2. Zero-code edge case handling. Every new edge case used to require a PR, code review, tests, and deployment. Now the LLM handles it at runtime. Your coverage grows without code changes.
3. Natural language interfaces for everything. The old way: build a CRUD UI with forms, dropdowns, validation. The new way: “Cancel all orders from vendor X that haven’t shipped yet” — and the agent figures out the right SQL, runs it, and confirms.
4. Self-healing workflows. When step 3 of your pipeline fails, the agent reads the error, adjusts its approach, and retries — instead of you adding another try/catch with hard-coded fallback logic.

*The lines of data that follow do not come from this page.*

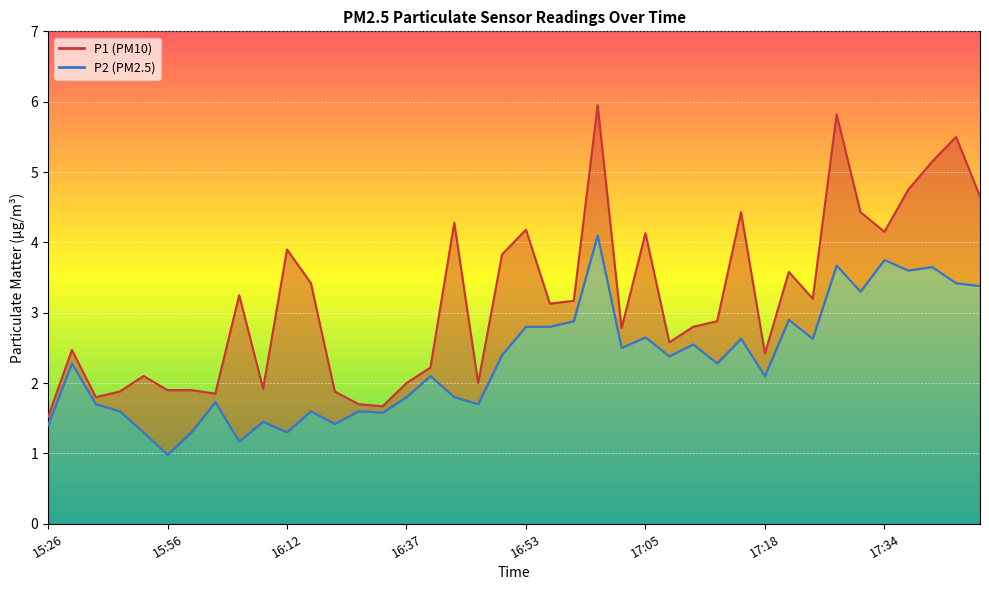

At which label is P1 closest to 3?

17:13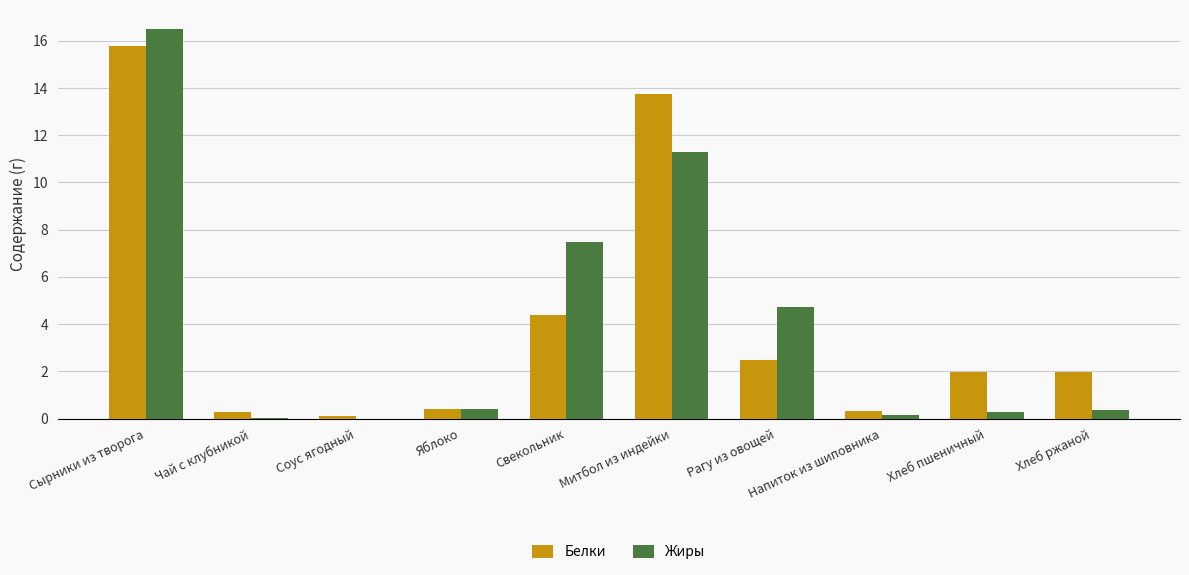

What is the greatest value displayed?

16.5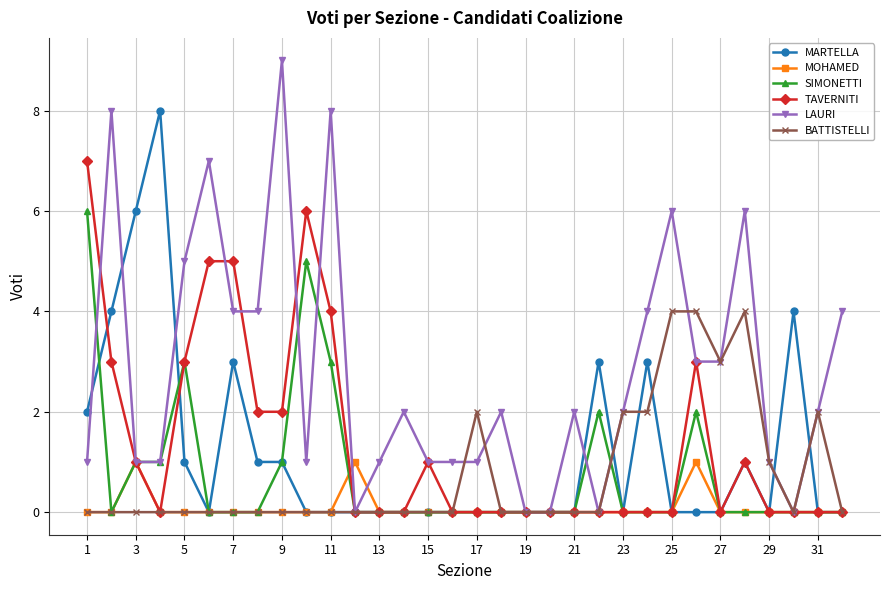

Which series has the widest spread of values?

LAURI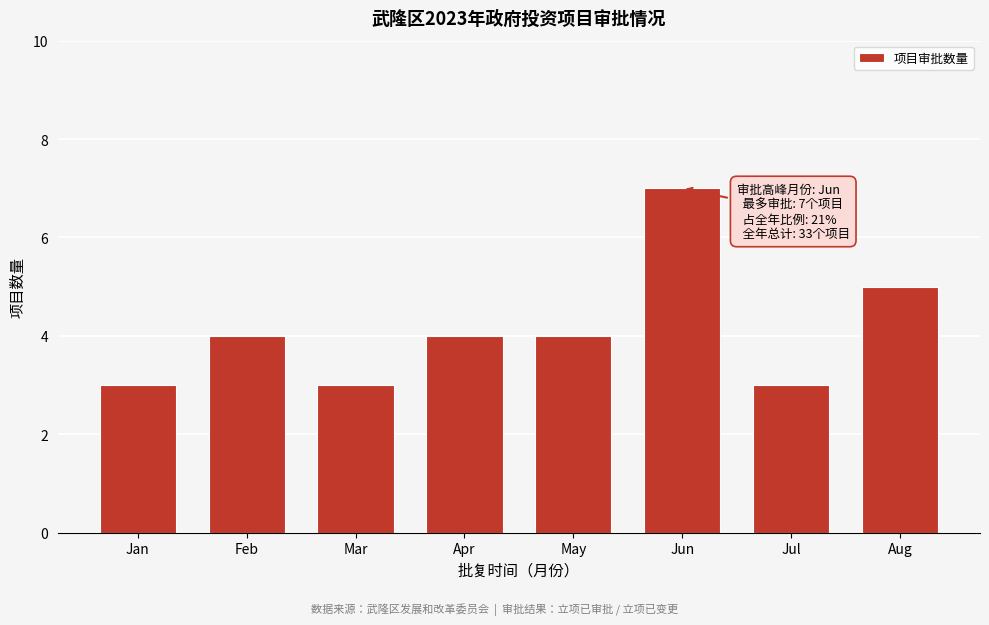

Reading left to right, extract all data points from this chart.

3	4	3	4	4	7	3	5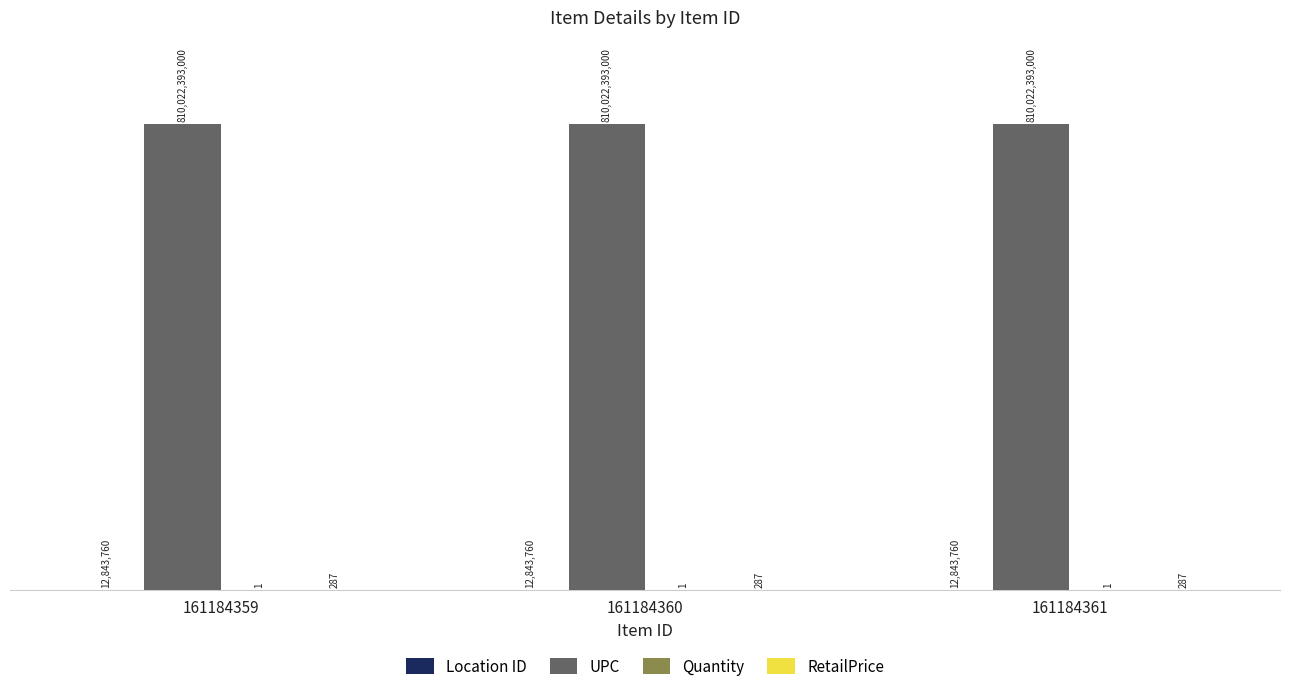

Is the value of UPC at 161184359 greater than the value of Quantity at 161184361?

Yes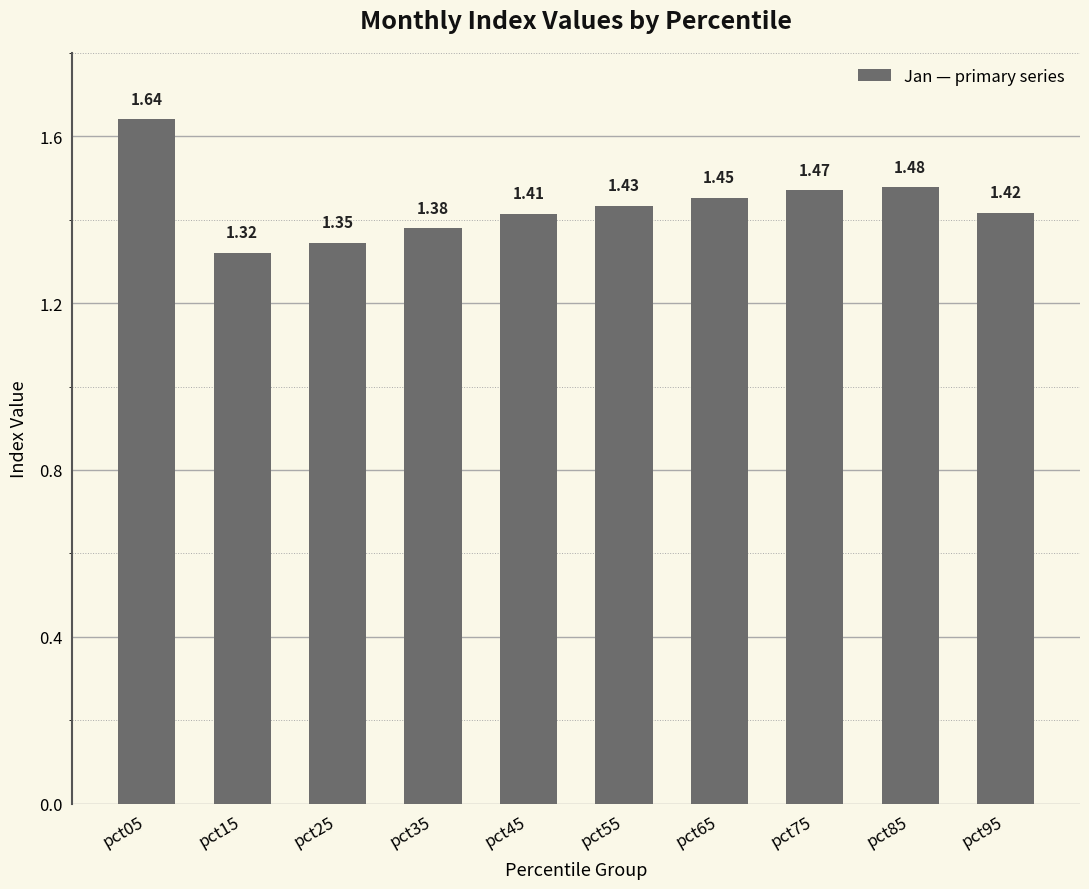

What is the sum of the values at pct45 and pct55?

2.8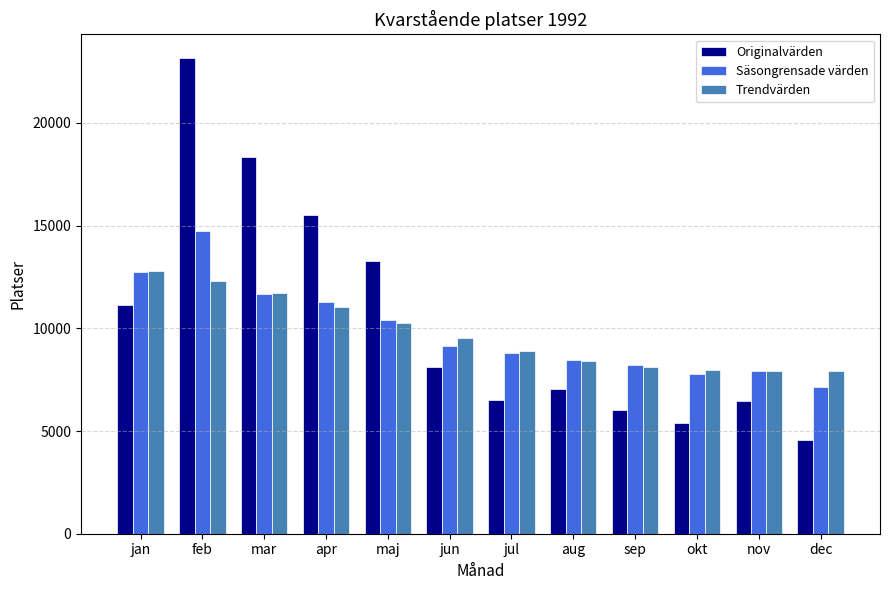

How many groups of bars are there?

12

These are real improvements. They just happen to be improvements to a pattern that’s been around for decades, not a new paradigm that requires new thinking.
Key Takeaways
-
An AI agent = while loop + LLM + tools. The LLM decides what to do. The tools execute it. The loop keeps going until done. That’s the whole pattern.
-
You’ve been building agents your entire career. Cron jobs, chatbots, CI pipelines, ETL scripts — they’re all the same pattern with a rules engine instead of an LLM.
-
The LLM replaces the if/else spaghetti. That’s the real innovation. It handles ambiguity, edge cases, and unstructured input without custom rules.
-
90% of production agents are Level 2-3 — an LLM call with a few tools and maybe a loop. The multi-agent swarm stuff is mostly demos and conference talks.
-
You don’t need a framework. 40-60 lines of Python with the Anthropic SDK is a complete agent. Add frameworks only when you need specific features like memory or multi-agent coordination.
-
Don’t use agents where regular code works. If the logic is simple and deterministic, write an if/else. It’s faster, cheaper, and predictable.
-
Use agents for the messy parts. Unstructured input, complex judgment calls, evolving requirements, error recovery — that’s where the LLM brain earns its cost.
-
The infrastructure around the LLM is the same as always. Queues, databases, APIs, monitoring, error handling, deployment — nothing changed. If you can build a web service, you can build an agent.
The next time someone pitches you an “AI agent platform,” ask them: “So… it’s a while loop with tool functions and an LLM API call?”
Because that’s what it is. And that’s fine. The LLM brain is the special part. The rest is just good engineering — the kind you’ve been doing all along.